[Instructions to follow]
Print every entry exactly once more, omitting each picture.

********************

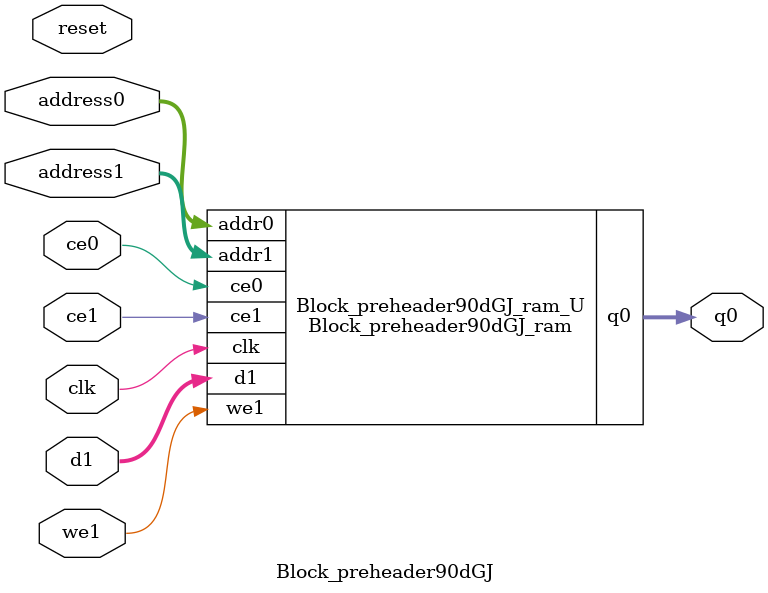
<source format=v>
`timescale 1 ns / 1 ps
module Block_preheader90dGJ_ram (addr0, ce0, q0, addr1, ce1, d1, we1,  clk);

parameter DWIDTH = 4;
parameter AWIDTH = 6;
parameter MEM_SIZE = 42;

input[AWIDTH-1:0] addr0;
input ce0;
output reg[DWIDTH-1:0] q0;
input[AWIDTH-1:0] addr1;
input ce1;
input[DWIDTH-1:0] d1;
input we1;
input clk;

(* ram_style = "distributed" *)reg [DWIDTH-1:0] ram[0:MEM_SIZE-1];




always @(posedge clk)  
begin 
    if (ce0) begin
        q0 <= ram[addr0];
    end
end


always @(posedge clk)  
begin 
    if (ce1) begin
        if (we1) 
            ram[addr1] <= d1; 
    end
end


endmodule

`timescale 1 ns / 1 ps
module Block_preheader90dGJ(
    reset,
    clk,
    address0,
    ce0,
    q0,
    address1,
    ce1,
    we1,
    d1);

parameter DataWidth = 32'd4;
parameter AddressRange = 32'd42;
parameter AddressWidth = 32'd6;
input reset;
input clk;
input[AddressWidth - 1:0] address0;
input ce0;
output[DataWidth - 1:0] q0;
input[AddressWidth - 1:0] address1;
input ce1;
input we1;
input[DataWidth - 1:0] d1;



Block_preheader90dGJ_ram Block_preheader90dGJ_ram_U(
    .clk( clk ),
    .addr0( address0 ),
    .ce0( ce0 ),
    .q0( q0 ),
    .addr1( address1 ),
    .ce1( ce1 ),
    .we1( we1 ),
    .d1( d1 ));

endmodule


</source>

********************

[Exercise solution]
<source format=v>
`timescale 1 ns / 1 ps
module Block_preheader90dGJ_ram (addr0, ce0, q0, addr1, ce1, d1, we1,  clk);

parameter DWIDTH = 4;
parameter AWIDTH = 6;
parameter MEM_SIZE = 42;

input[AWIDTH-1:0] addr0;
input ce0;
output reg[DWIDTH-1:0] q0;
input[AWIDTH-1:0] addr1;
input ce1;
input[DWIDTH-1:0] d1;
input we1;
input clk;

(* ram_style = "distributed" *)reg [DWIDTH-1:0] ram[0:MEM_SIZE-1];




always @(posedge clk)  
begin 
    if (ce0) begin
        q0 <= ram[addr0];
    end
end


always @(posedge clk)  
begin 
    if (ce1) begin
        if (we1) 
            ram[addr1] <= d1; 
    end
end


endmodule

`timescale 1 ns / 1 ps
module Block_preheader90dGJ(
    reset,
    clk,
    address0,
    ce0,
    q0,
    address1,
    ce1,
    we1,
    d1);

parameter DataWidth = 32'd4;
parameter AddressRange = 32'd42;
parameter AddressWidth = 32'd6;
input reset;
input clk;
input[AddressWidth - 1:0] address0;
input ce0;
output[DataWidth - 1:0] q0;
input[AddressWidth - 1:0] address1;
input ce1;
input we1;
input[DataWidth - 1:0] d1;



Block_preheader90dGJ_ram Block_preheader90dGJ_ram_U(
    .clk( clk ),
    .addr0( address0 ),
    .ce0( ce0 ),
    .q0( q0 ),
    .addr1( address1 ),
    .ce1( ce1 ),
    .we1( we1 ),
    .d1( d1 ));

endmodule


</source>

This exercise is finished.